> [YOUR OBJECTIVE]: Which of the lines below include the word "Adhes"? Pull each one out.

> [DATASET RECORDS]:
-----

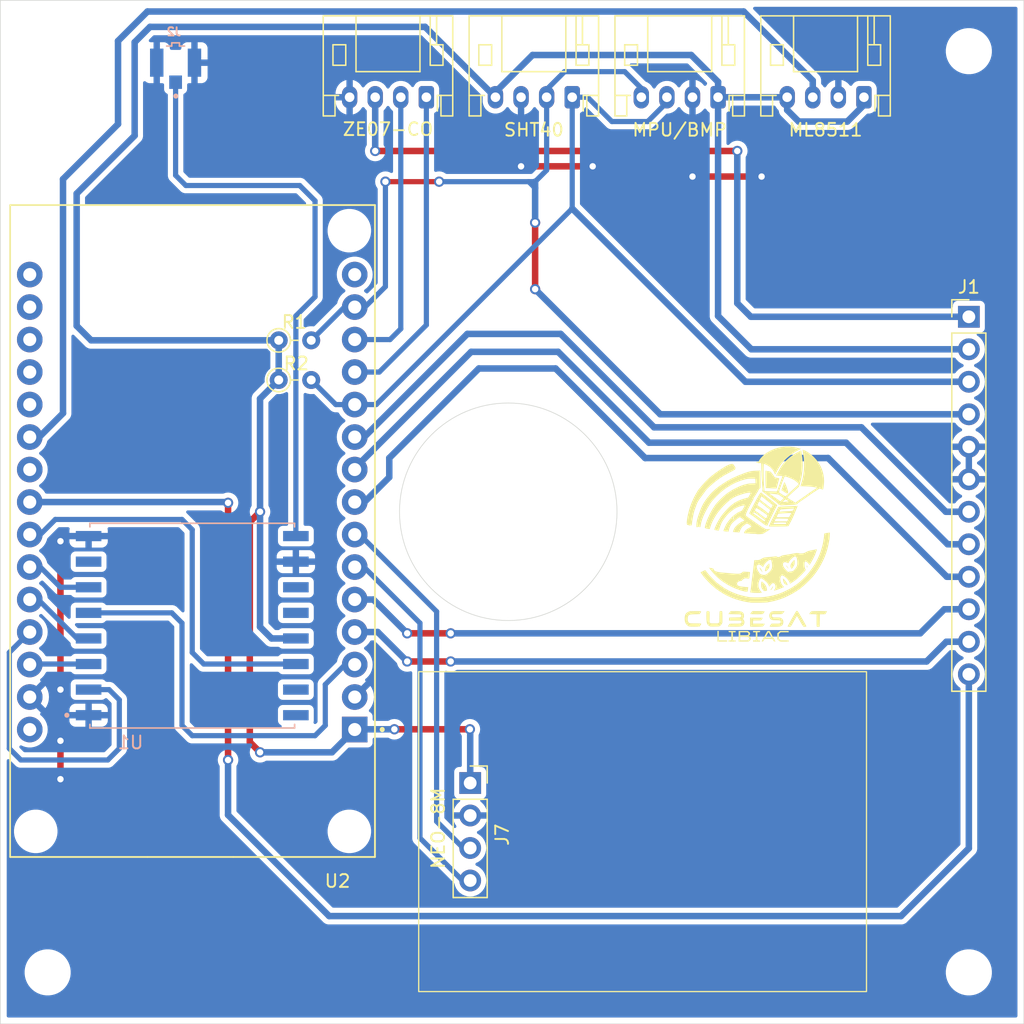
<source format=kicad_pcb>
(kicad_pcb
	(version 20240108)
	(generator "pcbnew")
	(generator_version "8.0")
	(general
		(thickness 1.6)
		(legacy_teardrops no)
	)
	(paper "A4")
	(layers
		(0 "F.Cu" signal)
		(31 "B.Cu" signal)
		(32 "B.Adhes" user "B.Adhesive")
		(33 "F.Adhes" user "F.Adhesive")
		(34 "B.Paste" user)
		(35 "F.Paste" user)
		(36 "B.SilkS" user "B.Silkscreen")
		(37 "F.SilkS" user "F.Silkscreen")
		(38 "B.Mask" user)
		(39 "F.Mask" user)
		(40 "Dwgs.User" user "User.Drawings")
		(41 "Cmts.User" user "User.Comments")
		(42 "Eco1.User" user "User.Eco1")
		(43 "Eco2.User" user "User.Eco2")
		(44 "Edge.Cuts" user)
		(45 "Margin" user)
		(46 "B.CrtYd" user "B.Courtyard")
		(47 "F.CrtYd" user "F.Courtyard")
		(48 "B.Fab" user)
		(49 "F.Fab" user)
		(50 "User.1" user)
		(51 "User.2" user)
		(52 "User.3" user)
		(53 "User.4" user)
		(54 "User.5" user)
		(55 "User.6" user)
		(56 "User.7" user)
		(57 "User.8" user)
		(58 "User.9" user)
	)
	(setup
		(pad_to_mask_clearance 0)
		(allow_soldermask_bridges_in_footprints no)
		(grid_origin 117.499132 87.518346)
		(pcbplotparams
			(layerselection 0x00010fc_ffffffff)
			(plot_on_all_layers_selection 0x0000000_00000000)
			(disableapertmacros no)
			(usegerberextensions no)
			(usegerberattributes yes)
			(usegerberadvancedattributes yes)
			(creategerberjobfile yes)
			(dashed_line_dash_ratio 12.000000)
			(dashed_line_gap_ratio 3.000000)
			(svgprecision 4)
			(plotframeref no)
			(viasonmask no)
			(mode 1)
			(useauxorigin no)
			(hpglpennumber 1)
			(hpglpenspeed 20)
			(hpglpendiameter 15.000000)
			(pdf_front_fp_property_popups yes)
			(pdf_back_fp_property_popups yes)
			(dxfpolygonmode yes)
			(dxfimperialunits yes)
			(dxfusepcbnewfont yes)
			(psnegative no)
			(psa4output no)
			(plotreference yes)
			(plotvalue yes)
			(plotfptext yes)
			(plotinvisibletext no)
			(sketchpadsonfab no)
			(subtractmaskfromsilk no)
			(outputformat 1)
			(mirror no)
			(drillshape 1)
			(scaleselection 1)
			(outputdirectory "")
		)
	)
	(net 0 "")
	(net 1 "RESET")
	(net 2 "SCL")
	(net 3 "SDA")
	(net 4 "RX_GPS")
	(net 5 "TX_GPS")
	(net 6 "MOSI")
	(net 7 "MISO")
	(net 8 "unconnected-(U1-DIO5-Pad7)")
	(net 9 "unconnected-(U1-DIO1-Pad15)")
	(net 10 "SS")
	(net 11 "Net-(U1-ANT)")
	(net 12 "unconnected-(U1-DIO2-Pad16)")
	(net 13 "GND")
	(net 14 "DIO0")
	(net 15 "unconnected-(U1-DIO3-Pad11)")
	(net 16 "unconnected-(U1-DIO4-Pad12)")
	(net 17 "SCK")
	(net 18 "Motor 5")
	(net 19 "Motor 4")
	(net 20 "5V")
	(net 21 "Motor 1")
	(net 22 "Motor 3")
	(net 23 "3.3V")
	(net 24 "Motor 6")
	(net 25 "Motor 2")
	(net 26 "TX_CO")
	(net 27 "RX_CO")
	(net 28 "UV_OUT")
	(net 29 "unconnected-(U2-VN-Pad18)")
	(net 30 "unconnected-(U2-D23-Pad15)")
	(net 31 "unconnected-(U2-VP-Pad17)")
	(net 32 "unconnected-(U2-EN-Pad16)")
	(net 33 "unconnected-(U2-D35-Pad20)")
	(net 34 "unconnected-(U2-D34-Pad19)")
	(net 35 "unconnected-(U2-VIN-Pad30)")
	(net 36 "unconnected-(U2-D33-Pad22)")
	(footprint "Connector_PinSocket_2.54mm:PinSocket_1x04_P2.54mm_Vertical" (layer "F.Cu") (at 184.524132 118.718346))
	(footprint "MountingHole:MountingHole_3.2mm_M3_ISO14580" (layer "F.Cu") (at 223.499132 133.518346))
	(footprint "Resistor_THT:R_Axial_DIN0204_L3.6mm_D1.6mm_P2.54mm_Vertical" (layer "F.Cu") (at 169.559132 84.118346))
	(footprint "MountingHole:MountingHole_3.2mm_M3_ISO14580" (layer "F.Cu") (at 151.499132 61.518346))
	(footprint "Connector_JST:JST_PH_S4B-PH-K_1x04_P2.00mm_Horizontal" (layer "F.Cu") (at 203.899132 65.118346 180))
	(footprint "Connector_PinHeader_2.54mm:PinHeader_1x12_P2.54mm_Vertical" (layer "F.Cu") (at 223.499132 82.278346))
	(footprint "Connector_JST:JST_PH_S4B-PH-K_1x04_P2.00mm_Horizontal" (layer "F.Cu") (at 215.299132 65.118346 180))
	(footprint "Connector_JST:JST_PH_S4B-PH-K_1x04_P2.00mm_Horizontal" (layer "F.Cu") (at 181.099132 65.118346 180))
	(footprint "Resistor_THT:R_Axial_DIN0204_L3.6mm_D1.6mm_P2.54mm_Vertical" (layer "F.Cu") (at 169.559132 87.218346))
	(footprint "Libiac:Libiac" (layer "F.Cu") (at 206.899132 100.418346))
	(footprint "MountingHole:MountingHole_3.2mm_M3_ISO14580" (layer "F.Cu") (at 151.499132 133.518346))
	(footprint "MountingHole:MountingHole_3.2mm_M3_ISO14580" (layer "F.Cu") (at 223.499132 61.518346))
	(footprint "Connector_JST:JST_PH_S4B-PH-K_1x04_P2.00mm_Horizontal" (layer "F.Cu") (at 192.499132 65.118346 180))
	(footprint "Libiac_lib:MODULE_ESP32_DEVKIT_V1" (layer "F.Cu") (at 162.799132 99.023346 180))
	(footprint "Libiac_lib:MODULE_RFM96W-433S2" (layer "B.Cu") (at 162.799132 106.418346))
	(footprint "Libiac_lib:IPEX_20279-001E-03"
		(layer "B.Cu")
		(uuid "b399a1ab-3623-4c63-8025-51e7444f145d")
		(at 161.499132 62.418346 180)
		(property "Reference" "J2"
			(at 0.134 2.4168 0)
			(layer "B.SilkS")
			(uuid "95bbf9c3-4170-44a4-9d94-832976e091ff")
			(effects
				(font
					(size 0.64063 0.64063)
					(thickness 0.15)
				)
				(justify mirror)
			)
		)
		(property "Value" "Antena IPEX"
			(at 5.4287 -3.39285 0)
			(layer "B.Fab")
			(uuid "162e1abe-674c-4a2b-9201-5136108a381e")
			(effects
				(font
					(size 0.641181 0.641181)
					(thickness 0.15)
				)
				(justify mirror)
			)
		)
		(property "Footprint" "Libiac_lib:IPEX_20279-001E-03"
			(at 0 0 0)
			(layer "B.Fab")
			(hide yes)
			(uuid "c500a016-34df-46ef-9d62-2246fb71984a")
			(effects
				(font
					(size 1.27 1.27)
					(thickness 0.15)
				)
				(justify mirror)
			)
		)
		(property "Datasheet" ""
			(at 0 0 0)
			(layer "B.Fab")
			(hide yes)
			(uuid "765d202c-e4bd-43f2-be75-739a02729046")
			(effects
				(font
					(size 1.27 1.27)
					(thickness 0.15)
				)
				(justify mirror)
			)
		)
		(property "Description" ""
			(at 0 0 0)
			(layer "B.Fab")
			(hide yes)
			(uuid "cd538aad-883f-44f3-9855-57e25d4ae060")
			(effects
				(font
					(size 1.27 1.27)
					(thickness 0.15)
				)
		
... [164853 chars truncated]
</source>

-----

> [COMPLETED EXERCISE]:
		(32 "B.Adhes" user "B.Adhesive")
		(33 "F.Adhes" user "F.Adhesive")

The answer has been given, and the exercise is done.